Non è certo una sorpresa la cautela della CGIL sul tema. A questo proposito trovo divertente ma testimone sincero di una cultura il siparietto del segretario FIOM Rosario Rappa “Calenda ha troppa inventiva e sta innovando troppo”.
Calenda, in effetti, ha un po’ spiazzato tutti con la sua proposta per Alcoa. Le pur diverse forme di partecipazione dei lavoratori alla vita delle imprese non erano da tempo all’ordine del giorno del dibattito politico sindacale.
Certo ci sono sia la CISL che la UIL che lo considerano da sempre un loro cavallo di battaglia e leggendo con una discreta lente di ingrandimento si può trovare qualcosa al riguardo nel recente documento firmato dai sindacati confederali con Confindustria.
C’è poi, sempre sullo sfondo, l’interessante invito alla riflessione di Martini e di Colla due importanti confederali della CGIL che animerà sicuramente il loro dibattito congressuale. È però chiaro che la costruzione di un modello partecipativo in Italia sconterà inevitabilmente i limiti e le ambiguità ancora presenti nel dibattito sindacale e non solo.
Alle visioni e approcci diversi nel sindacato confederale ne fa da contraltare un’altra di segno opposto dietro cui si nasconde buona parte del mondo delle imprese che non vuole nemmeno sentirne parlare. Di Vico oggi riprende il tema sul Corriere ( http://bit.ly/2qw83Jd ).
La notizia è che alle ambiguità sindacali e ai tentennamenti del mondo delle imprese i lavoratori chiamati a esprimersi non hanno avuto dubbi. Dopo anni di preoccupazioni, di speranze e delusioni sul loro futuro, hanno voluto esprimere all’unanimità un concetto chiaro e forte.

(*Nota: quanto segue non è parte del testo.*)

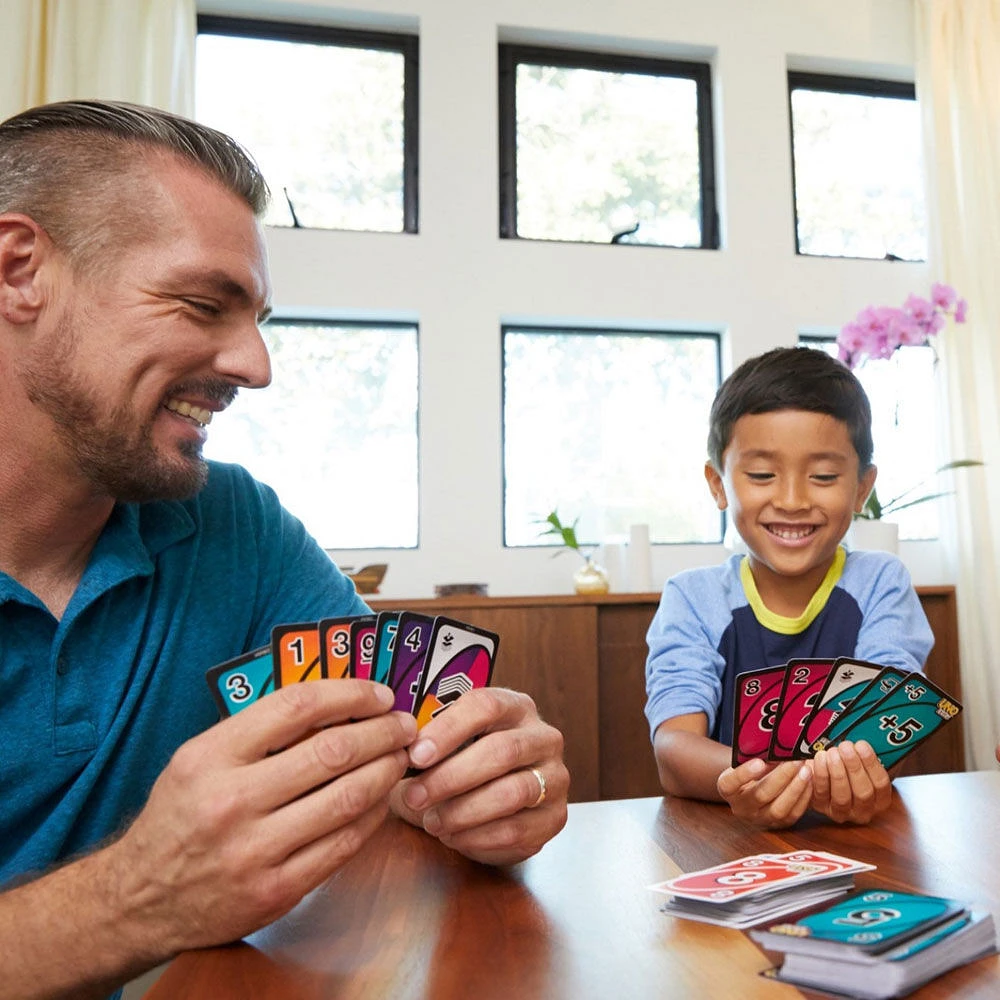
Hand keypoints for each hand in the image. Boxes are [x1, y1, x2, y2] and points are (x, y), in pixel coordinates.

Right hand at [106, 680, 415, 955]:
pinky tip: (382, 798)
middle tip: (404, 725)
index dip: (350, 694)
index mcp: (210, 757)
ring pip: (347, 798)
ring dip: (386, 771)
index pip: (297, 707)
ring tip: (401, 757)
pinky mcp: (276, 890)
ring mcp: (255, 851)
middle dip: (382, 732)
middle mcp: (231, 801)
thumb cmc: (180, 816)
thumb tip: (337, 701)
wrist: (140, 899)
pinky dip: (373, 815)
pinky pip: (343, 844)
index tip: (378, 694)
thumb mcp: (199, 758)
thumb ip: (258, 730)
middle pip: (332, 751)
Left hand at [390, 688, 568, 864]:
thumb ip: (427, 742)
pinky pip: (517, 830)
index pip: (486, 706)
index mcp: (515, 706)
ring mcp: (555, 778)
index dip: (448, 730)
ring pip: (512, 793)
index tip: (415, 755)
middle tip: (415, 796)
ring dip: (464, 811)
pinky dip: (478, 837)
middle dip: (451, 777)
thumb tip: (399, 749)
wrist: (494, 804)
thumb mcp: (447, 745)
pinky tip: (453, 836)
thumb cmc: (464, 765)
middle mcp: (544, 737)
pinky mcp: (555, 817)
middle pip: (501, 751)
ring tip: (431, 821)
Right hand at [716, 758, 812, 828]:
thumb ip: (756, 757)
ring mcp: (760, 819)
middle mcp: (741, 808)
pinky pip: (793, 814)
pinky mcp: (779, 825)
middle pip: (761, 795)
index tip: (759, 761)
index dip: (744, 774)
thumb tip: (777, 748)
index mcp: (727, 790)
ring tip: (806, 770)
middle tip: (796, 761)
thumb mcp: (745, 762)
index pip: (730, 783)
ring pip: (779, 809)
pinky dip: (803, 797)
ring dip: (795, 789)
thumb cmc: (749, 770)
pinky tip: (810, 782)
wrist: (752, 792)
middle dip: (781, 777)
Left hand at [809, 740, 891, 823]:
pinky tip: (817, 760)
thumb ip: (863, 755)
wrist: (824, 779)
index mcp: (879, 800)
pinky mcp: (821, 808)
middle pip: (863, 793)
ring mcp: (842, 812)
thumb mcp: (861, 763)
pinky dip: (819, 776)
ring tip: (831, 752)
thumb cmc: (847, 768)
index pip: (881, 785)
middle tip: (845, 747)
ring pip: (842, 796)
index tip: (862, 744)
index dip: (872, 764)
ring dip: (836, 772)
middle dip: (854, 767)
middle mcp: (863, 811)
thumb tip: (860, 740)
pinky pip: (820, 793)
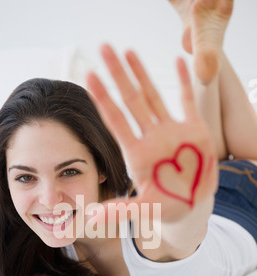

È come se avessero detto: “L’azienda che rinascerà sarà anche un po’ nostra. Ce lo siamo meritato quando siamo stati lasciati soli dalla vecchia proprietà, dalle istituzioni e da regole del gioco che rendono poco interessante investire nel nostro Paese e, ancora di più nella nostra isola.”
Marco Bentivogli ha fatto bene a sottolineare che spesso i lavoratori con il loro buon senso sono più avanti dei tatticismi e dei dubbi delle organizzazioni sindacali. La CGIL, da parte sua solleva un problema evidente quello del rapporto tra contrattazione e partecipazione. Quindi tra il sindacato e l’eventuale associazione dei lavoratori.
A parere mio, non c’è nessun rapporto diretto. Sono due entità con compiti e responsabilità diverse. D’altra parte il rapporto tra principi sindacali e insieme dei lavoratori è cambiato in profondità sotto i colpi delle ristrutturazioni e riorganizzazioni delle imprese.
Lo si vede chiaramente in molte crisi aziendali dove il sindacato si trova in difficoltà a gestire princìpi che contrastano con la mancanza di alternative praticabili. Lo stiamo vendendo alla Castelfrigo dove azienda e maggioranza dei lavoratori stanno cercando di impedirne la chiusura accettando condizioni difficili, ma inevitabili, lo vedremo tra breve all’Auchan di Napoli dove il subentro di un terzo non sarà indolore, lo vedremo all’Embraco di Chieri. Anche all’ILVA o alla stessa Alcoa non sarà facile.
È l’idea che tutto il contesto può cambiare ma che le condizioni precedenti possano in qualche modo restare ancorate al passato che è ormai al capolinea. All’Alcoa però i lavoratori hanno buttato il cuore oltre l’ostacolo creando le premesse per un coinvolgimento concreto sul loro futuro.
Sabato prossimo a Vicenza al “Festival dei territori industriali” Federmeccanica propone un dibattito che si annuncia interessante sulla via italiana alla partecipazione con Rocco Palombella. Qualcosa si muove. Purtroppo questa via è sempre stata lastricata da buone intenzioni e da pochi passi in avanti. Per questo Alcoa segna comunque un punto positivo. Ci sono tante formule che possono consentire passi in avanti.
Per chi come me ha iniziato ad occuparsi di questo tema tanti anni fa, prima con il Centro studi sui problemi dell’impresa (CESIPI) poi sotto la guida delle intuizioni del prof. Baglioni e infine nella redazione della rivista “Impresa al Plurale” il tema delle forme di collaborazione tra capitale e lavoro e della sue declinazioni possibili resta un tema sensibile e affascinante.
Ma proprio per queste esperienze che non hanno portato a nulla di concreto credo occorra muoversi con realismo e gradualità.
Ha ragione Di Vico in conclusione del suo articolo di oggi. “Se le forze sociali vogliono reintermediare dopo le votazioni del 4 marzo quale migliore occasione di un aperto dibattito sulla democrazia economica? È una occasione importante.
Sarebbe il caso di non farsela sfuggire ancora.